Excerpted passage:
[Start of Attachment]

Figure 1.

Figure A (footnote): Efficiency is needed for the conduct of phase 1 and phase 2 trials. Therefore, noninvasive biomarkers are needed. Serum ALT is an efficient biomarker for assessment of treatment response but is non-specific. Using innovative technologies, we need to strive, develop and incorporate more innovative ways of assessing treatment response in NASH to improve efficiency of early phase trials. Liver histology assessment and hard clinical outcomes such as hepatic decompensation or liver mortality are important but not practical for efficient screening for agents for drug development in early phase trials. Magnetic resonance imaging-derived proton density fat fraction, magnetic resonance elastography, and emerging ultrasound-based methods as well as emerging serum/plasma based biomarkers may be utilized for assessment of treatment response in NASH in future. High degree of innovation and high degree of efficiency needs to be matched to lead the field towards an efficient biomarker for assessing treatment response in phase 1 and 2 trials.

Figure B (footnote): Effectiveness is desirable for the conduct of phase 3 and phase 4 trials so one can credibly conclude that the therapy has unquestionable benefit in improving health in patients with NASH. Hepatic decompensation or liver mortality are clinically important end-points. However, they are not ideal because it would require a very large sample size and prolonged follow-up to show a significant benefit of treatment versus placebo due to low event rates. Therefore, innovative non-invasive biomarkers or panel of biomarkers (serum/plasma and/or imaging-based) are needed that can act as surrogate for the key hard clinical outcomes (hepatic decompensation or liver mortality) in phase 3 and 4 trials. It is advisable to incorporate these biomarkers into ongoing phase 3 trials, and future phase 4 trials in NASH.

[End of Attachment]

Material provided:
[Start of Attachment]

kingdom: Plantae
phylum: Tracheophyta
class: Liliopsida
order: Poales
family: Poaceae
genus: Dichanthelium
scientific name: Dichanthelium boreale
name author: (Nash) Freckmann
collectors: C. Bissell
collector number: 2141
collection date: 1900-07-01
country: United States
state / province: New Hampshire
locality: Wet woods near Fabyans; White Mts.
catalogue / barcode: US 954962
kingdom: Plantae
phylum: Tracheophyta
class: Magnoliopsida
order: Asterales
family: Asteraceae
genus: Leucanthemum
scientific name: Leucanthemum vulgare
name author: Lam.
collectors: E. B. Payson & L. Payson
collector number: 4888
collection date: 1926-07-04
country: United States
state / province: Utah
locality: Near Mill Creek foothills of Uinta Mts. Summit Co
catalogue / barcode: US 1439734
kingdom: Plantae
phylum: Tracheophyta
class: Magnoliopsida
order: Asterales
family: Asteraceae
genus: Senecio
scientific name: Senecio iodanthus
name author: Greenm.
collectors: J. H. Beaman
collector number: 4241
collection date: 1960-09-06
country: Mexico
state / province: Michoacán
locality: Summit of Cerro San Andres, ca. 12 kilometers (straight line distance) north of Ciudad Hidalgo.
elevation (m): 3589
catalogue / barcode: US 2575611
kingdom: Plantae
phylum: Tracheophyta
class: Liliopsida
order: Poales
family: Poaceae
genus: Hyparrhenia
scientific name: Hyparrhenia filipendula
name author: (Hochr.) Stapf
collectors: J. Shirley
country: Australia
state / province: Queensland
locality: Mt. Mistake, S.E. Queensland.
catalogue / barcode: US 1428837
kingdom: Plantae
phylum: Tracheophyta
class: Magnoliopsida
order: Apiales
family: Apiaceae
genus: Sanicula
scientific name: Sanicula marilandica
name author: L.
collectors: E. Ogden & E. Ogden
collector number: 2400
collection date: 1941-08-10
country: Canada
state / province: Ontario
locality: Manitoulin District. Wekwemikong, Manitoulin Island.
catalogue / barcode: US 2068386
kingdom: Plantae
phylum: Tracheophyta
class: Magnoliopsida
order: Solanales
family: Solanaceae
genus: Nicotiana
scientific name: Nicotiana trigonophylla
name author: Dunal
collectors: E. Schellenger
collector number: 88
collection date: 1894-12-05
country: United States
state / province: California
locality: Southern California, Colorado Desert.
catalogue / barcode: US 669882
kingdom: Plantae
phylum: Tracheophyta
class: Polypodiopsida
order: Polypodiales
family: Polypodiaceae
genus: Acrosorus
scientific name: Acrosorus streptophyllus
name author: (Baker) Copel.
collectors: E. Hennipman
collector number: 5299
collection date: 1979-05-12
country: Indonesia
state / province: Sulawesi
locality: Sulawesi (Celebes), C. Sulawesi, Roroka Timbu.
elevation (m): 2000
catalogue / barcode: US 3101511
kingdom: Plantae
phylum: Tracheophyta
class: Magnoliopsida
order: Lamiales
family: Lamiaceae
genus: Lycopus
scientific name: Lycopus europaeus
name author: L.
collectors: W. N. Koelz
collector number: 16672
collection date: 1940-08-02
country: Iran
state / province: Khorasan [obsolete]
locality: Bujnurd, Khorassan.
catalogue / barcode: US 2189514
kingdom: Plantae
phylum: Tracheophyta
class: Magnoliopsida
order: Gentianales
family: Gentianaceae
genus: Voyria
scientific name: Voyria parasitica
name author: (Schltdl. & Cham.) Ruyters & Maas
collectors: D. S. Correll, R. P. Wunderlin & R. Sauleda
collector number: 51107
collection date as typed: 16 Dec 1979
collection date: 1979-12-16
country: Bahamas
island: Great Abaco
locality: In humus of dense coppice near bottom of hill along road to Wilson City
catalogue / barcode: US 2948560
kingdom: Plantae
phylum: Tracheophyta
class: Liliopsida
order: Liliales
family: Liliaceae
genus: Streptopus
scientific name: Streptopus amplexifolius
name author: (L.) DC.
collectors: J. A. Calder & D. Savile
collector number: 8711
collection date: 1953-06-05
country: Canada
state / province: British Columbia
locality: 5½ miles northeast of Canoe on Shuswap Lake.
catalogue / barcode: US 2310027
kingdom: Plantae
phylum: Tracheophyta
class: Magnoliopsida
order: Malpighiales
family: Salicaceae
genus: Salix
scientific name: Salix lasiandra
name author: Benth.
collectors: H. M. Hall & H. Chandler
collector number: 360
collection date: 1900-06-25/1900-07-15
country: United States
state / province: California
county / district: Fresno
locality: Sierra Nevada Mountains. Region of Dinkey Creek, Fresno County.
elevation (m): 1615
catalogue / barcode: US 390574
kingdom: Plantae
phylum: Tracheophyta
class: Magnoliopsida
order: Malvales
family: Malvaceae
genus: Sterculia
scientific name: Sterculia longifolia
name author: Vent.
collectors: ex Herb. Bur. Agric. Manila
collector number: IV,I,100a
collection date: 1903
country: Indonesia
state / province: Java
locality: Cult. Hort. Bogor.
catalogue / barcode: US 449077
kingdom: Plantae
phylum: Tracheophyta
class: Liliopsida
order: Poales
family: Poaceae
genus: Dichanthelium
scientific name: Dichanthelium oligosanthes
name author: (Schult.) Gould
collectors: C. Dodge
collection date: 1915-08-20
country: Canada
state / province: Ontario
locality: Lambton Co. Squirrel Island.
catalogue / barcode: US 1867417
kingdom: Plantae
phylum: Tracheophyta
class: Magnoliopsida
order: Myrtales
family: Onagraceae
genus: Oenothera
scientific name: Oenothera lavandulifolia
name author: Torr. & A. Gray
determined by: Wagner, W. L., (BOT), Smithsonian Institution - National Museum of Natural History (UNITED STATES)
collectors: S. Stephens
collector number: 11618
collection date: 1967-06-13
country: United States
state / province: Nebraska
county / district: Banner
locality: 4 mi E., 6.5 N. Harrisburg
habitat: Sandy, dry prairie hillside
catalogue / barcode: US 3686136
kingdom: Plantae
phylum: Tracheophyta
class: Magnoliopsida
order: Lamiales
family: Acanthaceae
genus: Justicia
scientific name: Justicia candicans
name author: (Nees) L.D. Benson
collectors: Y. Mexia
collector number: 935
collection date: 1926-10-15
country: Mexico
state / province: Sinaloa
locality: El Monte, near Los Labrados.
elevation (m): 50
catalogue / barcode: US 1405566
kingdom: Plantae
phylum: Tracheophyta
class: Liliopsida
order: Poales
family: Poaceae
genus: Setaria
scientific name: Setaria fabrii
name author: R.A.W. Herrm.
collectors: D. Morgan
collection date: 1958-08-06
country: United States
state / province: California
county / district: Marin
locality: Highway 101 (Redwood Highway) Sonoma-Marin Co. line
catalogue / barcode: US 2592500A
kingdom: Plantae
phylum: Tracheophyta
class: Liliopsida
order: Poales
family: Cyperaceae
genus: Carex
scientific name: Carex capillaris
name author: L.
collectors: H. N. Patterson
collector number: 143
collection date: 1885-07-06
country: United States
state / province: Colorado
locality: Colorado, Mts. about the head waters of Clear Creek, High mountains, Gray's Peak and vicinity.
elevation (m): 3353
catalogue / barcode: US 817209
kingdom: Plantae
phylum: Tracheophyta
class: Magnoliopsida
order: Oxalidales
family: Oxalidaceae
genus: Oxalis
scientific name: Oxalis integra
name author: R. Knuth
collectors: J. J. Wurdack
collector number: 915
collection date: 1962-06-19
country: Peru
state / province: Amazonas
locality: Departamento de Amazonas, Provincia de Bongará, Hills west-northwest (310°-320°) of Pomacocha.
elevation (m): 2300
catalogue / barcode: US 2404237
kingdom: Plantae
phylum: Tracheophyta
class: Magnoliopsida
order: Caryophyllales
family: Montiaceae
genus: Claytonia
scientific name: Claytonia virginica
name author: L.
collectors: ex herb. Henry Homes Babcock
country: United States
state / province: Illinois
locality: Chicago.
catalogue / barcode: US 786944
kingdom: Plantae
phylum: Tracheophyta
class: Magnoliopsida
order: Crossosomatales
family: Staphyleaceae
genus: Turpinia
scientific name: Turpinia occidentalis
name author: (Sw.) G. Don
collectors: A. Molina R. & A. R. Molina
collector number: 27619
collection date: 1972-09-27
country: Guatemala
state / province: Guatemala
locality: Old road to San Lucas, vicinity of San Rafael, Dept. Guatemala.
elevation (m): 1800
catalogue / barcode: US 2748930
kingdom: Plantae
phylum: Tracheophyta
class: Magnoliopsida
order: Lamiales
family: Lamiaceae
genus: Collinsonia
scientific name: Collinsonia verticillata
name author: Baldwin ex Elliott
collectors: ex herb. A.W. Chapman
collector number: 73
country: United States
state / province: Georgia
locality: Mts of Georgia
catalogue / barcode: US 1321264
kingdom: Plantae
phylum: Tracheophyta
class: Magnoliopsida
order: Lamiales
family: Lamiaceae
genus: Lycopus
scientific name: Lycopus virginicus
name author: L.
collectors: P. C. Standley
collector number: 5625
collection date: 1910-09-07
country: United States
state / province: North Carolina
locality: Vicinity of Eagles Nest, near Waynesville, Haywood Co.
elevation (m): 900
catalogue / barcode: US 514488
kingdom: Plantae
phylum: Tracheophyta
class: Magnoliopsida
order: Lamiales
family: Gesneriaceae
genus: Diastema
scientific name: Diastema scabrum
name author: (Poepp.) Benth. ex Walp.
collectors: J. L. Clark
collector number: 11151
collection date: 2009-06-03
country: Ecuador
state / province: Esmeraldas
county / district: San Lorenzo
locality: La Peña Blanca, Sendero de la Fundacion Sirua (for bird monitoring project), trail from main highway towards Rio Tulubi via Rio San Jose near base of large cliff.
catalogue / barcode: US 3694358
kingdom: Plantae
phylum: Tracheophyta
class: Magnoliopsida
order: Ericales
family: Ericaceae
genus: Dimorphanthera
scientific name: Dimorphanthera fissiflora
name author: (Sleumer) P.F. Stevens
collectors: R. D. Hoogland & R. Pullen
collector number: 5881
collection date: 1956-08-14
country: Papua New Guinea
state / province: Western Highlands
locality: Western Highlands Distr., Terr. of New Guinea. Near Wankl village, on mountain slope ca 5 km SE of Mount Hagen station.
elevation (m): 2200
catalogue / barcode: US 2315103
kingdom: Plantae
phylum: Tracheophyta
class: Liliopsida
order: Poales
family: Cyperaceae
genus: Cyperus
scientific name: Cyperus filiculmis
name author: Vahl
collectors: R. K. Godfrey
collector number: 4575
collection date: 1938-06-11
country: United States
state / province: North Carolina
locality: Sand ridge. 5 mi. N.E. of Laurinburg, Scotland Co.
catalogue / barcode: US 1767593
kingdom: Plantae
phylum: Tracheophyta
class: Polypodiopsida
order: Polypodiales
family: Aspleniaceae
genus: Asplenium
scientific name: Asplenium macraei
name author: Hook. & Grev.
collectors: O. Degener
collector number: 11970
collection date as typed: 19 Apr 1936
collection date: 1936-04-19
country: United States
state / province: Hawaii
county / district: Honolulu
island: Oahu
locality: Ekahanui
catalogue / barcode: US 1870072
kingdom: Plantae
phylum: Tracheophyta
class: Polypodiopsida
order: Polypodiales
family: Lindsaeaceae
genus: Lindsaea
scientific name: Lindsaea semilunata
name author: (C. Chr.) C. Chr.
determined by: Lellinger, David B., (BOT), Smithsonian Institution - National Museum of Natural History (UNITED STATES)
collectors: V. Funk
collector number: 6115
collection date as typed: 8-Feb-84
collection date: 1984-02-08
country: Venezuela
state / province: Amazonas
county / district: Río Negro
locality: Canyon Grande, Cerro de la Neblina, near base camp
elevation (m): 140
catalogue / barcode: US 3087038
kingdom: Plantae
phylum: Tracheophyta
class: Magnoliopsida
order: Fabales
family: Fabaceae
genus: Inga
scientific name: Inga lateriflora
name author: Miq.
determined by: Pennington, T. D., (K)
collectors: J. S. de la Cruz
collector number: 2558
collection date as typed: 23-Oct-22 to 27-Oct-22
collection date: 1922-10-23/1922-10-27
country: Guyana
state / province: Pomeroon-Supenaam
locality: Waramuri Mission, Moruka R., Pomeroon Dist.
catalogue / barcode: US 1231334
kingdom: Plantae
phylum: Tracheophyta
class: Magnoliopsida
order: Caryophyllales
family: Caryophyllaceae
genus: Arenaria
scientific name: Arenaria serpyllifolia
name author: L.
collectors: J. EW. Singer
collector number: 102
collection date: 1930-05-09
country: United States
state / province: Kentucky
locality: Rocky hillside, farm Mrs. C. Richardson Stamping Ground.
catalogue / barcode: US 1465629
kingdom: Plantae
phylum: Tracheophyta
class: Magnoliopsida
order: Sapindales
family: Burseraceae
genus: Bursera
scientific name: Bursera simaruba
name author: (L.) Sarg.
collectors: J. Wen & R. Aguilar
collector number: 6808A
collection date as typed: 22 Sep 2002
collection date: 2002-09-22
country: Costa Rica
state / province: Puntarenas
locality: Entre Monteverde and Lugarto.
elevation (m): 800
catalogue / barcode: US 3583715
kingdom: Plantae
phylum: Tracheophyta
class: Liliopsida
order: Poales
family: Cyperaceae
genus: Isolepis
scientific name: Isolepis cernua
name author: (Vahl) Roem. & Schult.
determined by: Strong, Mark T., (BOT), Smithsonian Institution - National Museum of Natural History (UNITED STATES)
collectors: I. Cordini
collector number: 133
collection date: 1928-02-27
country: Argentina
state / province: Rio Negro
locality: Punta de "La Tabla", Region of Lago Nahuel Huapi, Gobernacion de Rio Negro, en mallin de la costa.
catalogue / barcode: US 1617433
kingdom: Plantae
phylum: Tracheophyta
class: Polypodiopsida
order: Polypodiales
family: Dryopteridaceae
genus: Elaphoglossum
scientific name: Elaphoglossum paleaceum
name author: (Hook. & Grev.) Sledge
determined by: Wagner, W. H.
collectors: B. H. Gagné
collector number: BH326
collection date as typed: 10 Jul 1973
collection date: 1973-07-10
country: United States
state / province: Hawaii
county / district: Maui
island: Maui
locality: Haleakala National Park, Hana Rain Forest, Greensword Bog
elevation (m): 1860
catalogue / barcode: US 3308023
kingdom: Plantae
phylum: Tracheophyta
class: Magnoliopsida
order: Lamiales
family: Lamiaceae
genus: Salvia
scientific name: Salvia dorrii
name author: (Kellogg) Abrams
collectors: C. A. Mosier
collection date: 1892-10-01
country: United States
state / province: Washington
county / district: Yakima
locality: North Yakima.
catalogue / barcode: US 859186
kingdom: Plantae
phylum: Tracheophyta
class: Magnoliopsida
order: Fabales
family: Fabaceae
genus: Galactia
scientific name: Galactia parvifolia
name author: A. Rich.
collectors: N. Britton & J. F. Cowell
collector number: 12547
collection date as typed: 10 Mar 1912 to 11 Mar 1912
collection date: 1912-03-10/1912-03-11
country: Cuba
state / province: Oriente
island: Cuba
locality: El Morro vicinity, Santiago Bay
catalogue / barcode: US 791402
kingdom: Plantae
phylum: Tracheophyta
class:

[End of Attachment]

Activity: List every method that the Figure A footnote of the NASH trial text says may be utilized for assessment of treatment response in NASH in future. The entries come from a separate source, unrelated to the text on NASH trial biomarkers.

Answer:
- Magnetic resonance imaging-derived proton density fat fraction
- Magnetic resonance elastography
- Emerging ultrasound-based methods
- Emerging serum/plasma based biomarkers